*What is being asked:*
The reply has to be a number alone, equal to how many lines in the entries below hold the string "none".

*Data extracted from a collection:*
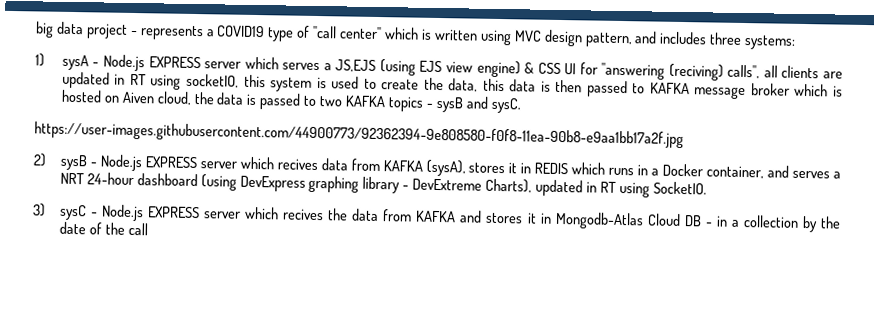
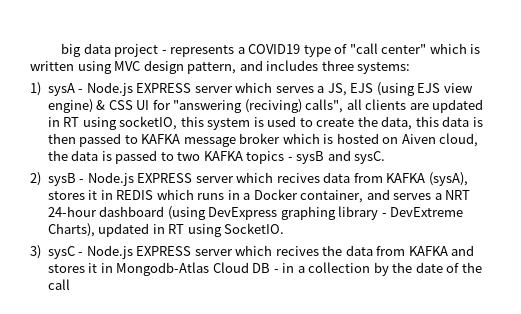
[335,59,377,72] JS,EJS -> [327,83,374,96] JS, EJS
[34,121,684,149] // https://user-images.githubusercontent.com/44900773/92362394-9e808580-f0f8-11ea-90b8-e9aa1bb17a2f.jpg -> (386, 157) none

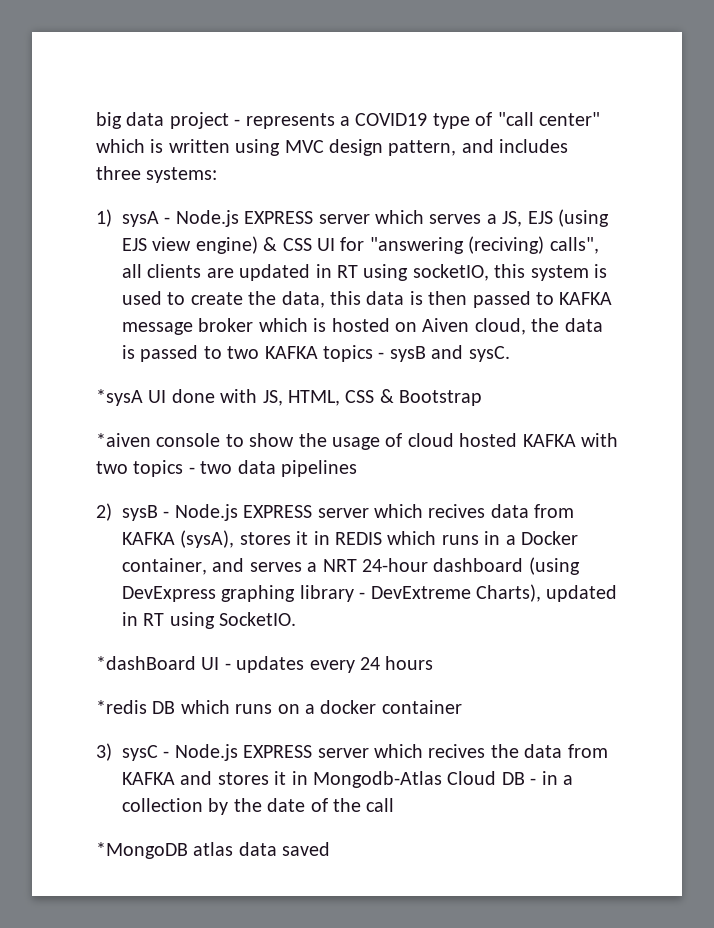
(386, 157) none -> [96,389,483,406] [96,433,618,450] [96,460,357,477] // *sysA UI done with JS, HTML, CSS & Bootstrap // *aiven console to show the usage of cloud hosted KAFKA with two topics - two data pipelines
(285, 228) none -> [96,656,434,673] [96,700,462,714] // *dashBoard UI - updates every 24 hours // *redis DB which runs on a docker container
(70, 284) none -> [96,842,331,859] // *MongoDB atlas data saved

*Finished exercise:*
4